Mains d'enfant, souvent rétives, parfois cruelles,
Tachées d'encre — pauvre cahier ! — à en pâlir,
Mains d'ado, timides devant les jouvencelles,
Hésitantes, craintives, n'osant pas s'offrir,
Mains honteuses de leurs pulsions naturelles,
Instruments encombrants d'un naturel désir,
Mains ensorcelées par la peau de leur belle,
Caressant, cajolant, sans vouloir retenir,
Mains-aimants, douces, câlines, sensuelles,
Cherchant le doux frisson et offrant le plaisir,
Mains rassurantes, affectueuses, paternelles,
Fermes, tendres, toujours prêtes à secourir,
Mains à jamais tendues à qui veulent bien d'elles,
Expertes à toucher, apaiser et guérir,
Mains riant de la fuite du sable rebelle,
Ouvertes, prônant respect, liberté, sourire,
Mains si fières d'avoir manié pioches et pelles,
Mains calleuses de paysan, cultivant sans gémir,
Mains d'artisan, amies des rabots et truelles,
Gâchant ciment et plâtre, tapissant pour finir,
Mains tutoyant l'anonyme clavier, virtuelles...
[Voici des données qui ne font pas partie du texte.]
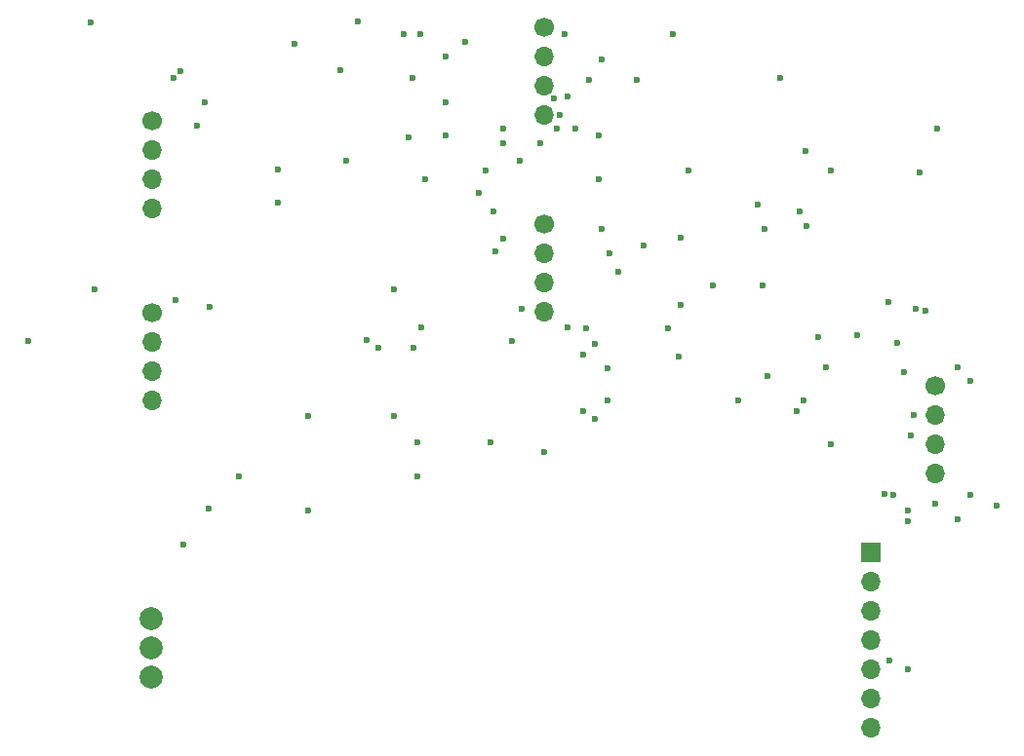
<source format=gbr>
%TF.GenerationSoftware,KiCad,Pcbnew,9.0.0*%
%TF.CreationDate,2025-04-19T15:35:31+09:00*%
%TF.ProjectId,nofy_V2_R,6e6f6679-5f56-4325-9f52-2e6b69636164,rev?*%
%TF.SameCoordinates,Original*%
%TF.FileFunction,Soldermask,Top*%
%TF.FilePolarity,Negative*%
%FSLAX46Y46*%
G04 Gerber Fmt 4.6, Leading zero omitted, Abs format (unit mm)*
G04 Created by KiCad (PCBNEW 9.0.0) date 2025-04-19 15:35:31*
%MOMM*%
%LPD*%
G01*
G04 APERTURE LIST*
%ADD10C,1.700000*%
%ADD11O,1.700000X1.700000*%
%ADD12R,1.700000X1.700000*%
%ADD13C,2.000000*%
%ADD14C,0.600000*%
G04 APERTURE END LIST*
D10*
%TO.C,J32*%
X105312500Y-63325850D03*
D11*
X105312500Y-65865850D03*
X105312500Y-68405850D03*
X105312500Y-70945850D03*
%TD*%
D10*
%TO.C,Con_L_12*%
X71312500Y-32225850D03*
D11*
X71312500Y-34765850D03*
X71312500Y-37305850D03*
X71312500Y-39845850D03*
%TD*%
D10*
%TO.C,Con_L_8*%
X37312500Y-40330850D03*
D11*
X37312500Y-42870850D03*
X37312500Y-45410850D03*
X37312500Y-47950850D03*
%TD*%
D10*
%TO.C,Con_L_10*%
X37312500Y-57025850D03*
D11*
X37312500Y-59565850D03*
X37312500Y-62105850D03*
X37312500Y-64645850D03*
%TD*%
D12*
%TO.C,J9*%
X99712500Y-77865850D03*
D11*
X99712500Y-80405850D03*
X99712500Y-82945850D03*
X99712500Y-85485850D03*
X99712500Y-88025850D03*
X99712500Y-90565850D03*
X99712500Y-93105850D03*
%TD*%
D10*
%TO.C,Con_L_14*%
X71312500Y-49285850D03*
D11*
X71312500Y-51825850D03*
X71312500Y-54365850D03*
X71312500Y-56905850D03*
%TD*%
D13*
%TO.C,SW4*%
X37212500Y-88625850D03*
X37212500Y-83625850D03*
X37212500Y-86125850D03*
%TD*%
D14*
X100864200Y-72757550D03*
X71312500Y-69114150D03*
X93281100Y-65518950D03*
X74767100Y-60650450D03*
X74767100Y-65518950D03*
X75715100Y-66215450D03*
X60037500Y-60036150D03*
X59580900Y-41750150D03*
X103201300Y-67703050D03*
X75715100Y-59710350D03*
X107253900Y-61755950D03*
X73419200Y-38192850D03*
X101313400Y-87230450D03*
X102900400Y-75106650D03*
X83038800Y-60786850D03*
X75005400Y-58332750D03*
X107253900Y-74979350D03*
X102900400Y-87979450D03*
X82143500Y-58354750D03*
X72215800Y-38389150D03*
X101976200Y-59633350D03*
X101658180Y-72855526D03*
X41873400Y-38675850D03*
X73133200Y-32752450D03*
X90289300Y-54618150D03*
X82550600Y-32752450D03*
X108378500Y-72869650D03*
X39988500Y-77177950D03*
X62773100Y-34766950D03*
X90710800Y-62475550D03*
X108378500Y-62884050D03*
X62774200Y-38675850D03*
X86002200Y-54618150D03*
X39362500Y-55875850D03*
X32345500Y-54928450D03*
X58312500Y-54928450D03*
X66287500Y-44600450D03*
X76062500Y-45406850D03*
X76337500Y-35025450D03*
X91862500Y-36632750D03*
X26523500Y-59482650D03*
X56991000Y-60048050D03*
X50870700Y-65968950D03*
X58312500Y-65968950D03*
X42337500Y-56501450D03*
X69379600Y-56646950D03*
X60332100Y-71254550D03*
X66710300Y-68300750D03*
X44872500Y-71254550D03*
X60332100Y-68300750D03*
X62799500Y-41625550D03*
X76062500Y-41625550D03*
X76337500Y-49732250D03*
X90469200Y-49732250D03*
X64485900Y-33490950D03*
X49671200Y-33631850D03*
X32012500Y-31725850D03*
X55162500Y-31653150D03*
X94003600Y-42934250D03*
X70988000Y-42227250D03*
X73347700Y-58236850D03*
X67823900Y-42227250D03*
X60656800Y-58236850D03*
X103953700Y-44786950D03*
X80004900Y-51142350D03*
X96262500Y-44675850D03*
X83860800Y-44599250D03*
X67099600Y-51680550D03*
X67760600Y-50602850D03*
X66917700Y-48181250D03*
X98504800Y-58928750D03*
X94153300Y-49475550D03*
X95112500Y-59084750D03*
X104433000Y-56868450D03*
X74021000Y-41017250D03*
X67788500Y-41017250D03*
X75228200Y-36753450D03*
X72483300Y-41017250D03*
X60573900Y-32819550D03*
X79364200Y-36753450D03*
X59119400Y-32775850D03*
X93551600Y-48225050D03*
X95857200Y-61707250D03*
X65669700Y-46584650D03*
X102947600Y-74216250D03*
X102582100Y-62193750D03*
X105312250Y-73626100D03*
X110629900Y-73769850D03*
X59912500Y-36606250D03*
X39180100Y-36606250D03*
X41198500Y-40739850D03*
X72700600Y-39845850D03*
X50867400Y-74224550D03*
X54162500Y-43775250D03*
X103631300Y-56679550D03*
X83166400Y-50521150D03*
X42241900Y-73974050D03*
X83166400Y-56324150D03*
X69212500Y-43775250D03*
X55966700Y-59360850D03*
X103476500Y-65865850D03*
X77006100Y-51825850D03*
X101229100Y-56077850D03*
X77795600Y-53419550D03*
X68578900Y-59457950D03*
X76887800Y-64634650D03*
X96245600Y-68405850D03*
X76887800Y-61796550D03*
X88162500Y-64634650D03*
X93869400Y-64634650D03*
X60982300Y-45372350D03*
X48199100Y-44532150D03*
X48199100Y-47421450D03*
X89859000Y-47560950D03*
X53669800Y-35917550D03*
X39806500Y-36002550D03*
X105462500Y-40964650D03*
M02*

</source>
Rassurant l'égaré, seul espoir d'avenir,
Mains agiles, en quête d'action perpétuelle,
Bientôt fanées, ne pouvant hélas plus s'ouvrir,
Mains vieillissantes, touchant le haut de l'échelle,
Souffrantes, tremblant à l'idée de s'engourdir,
Mains jointes sur la poitrine, ô destin cruel,
Glacées, ne pouvant plus désormais rien offrir...
Une ultime fois, des mains toutes chaudes, elles,
Vous serreront, avant de vous laisser partir
Rejoindre des aînés les âmes éternelles,
Qui, mains tendues, s'apprêtent à vous accueillir.